Exercise -
Among the entries that follow, find every line with the word "String" and list it.

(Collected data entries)
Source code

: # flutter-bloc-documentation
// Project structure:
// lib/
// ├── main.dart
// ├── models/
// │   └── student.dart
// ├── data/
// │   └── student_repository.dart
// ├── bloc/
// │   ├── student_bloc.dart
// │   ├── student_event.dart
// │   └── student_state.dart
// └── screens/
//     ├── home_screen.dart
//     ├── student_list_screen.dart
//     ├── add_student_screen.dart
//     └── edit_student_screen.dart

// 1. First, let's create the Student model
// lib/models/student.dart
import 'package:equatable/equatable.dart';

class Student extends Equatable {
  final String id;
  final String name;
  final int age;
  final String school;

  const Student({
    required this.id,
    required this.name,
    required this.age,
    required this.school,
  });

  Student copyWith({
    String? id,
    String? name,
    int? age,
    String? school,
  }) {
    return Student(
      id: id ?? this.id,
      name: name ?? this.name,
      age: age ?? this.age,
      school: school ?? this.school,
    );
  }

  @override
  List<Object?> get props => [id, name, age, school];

Answer for the task -
  final String id;
  final String name;
  final String school;
    String? id,
    String? name,
    String? school,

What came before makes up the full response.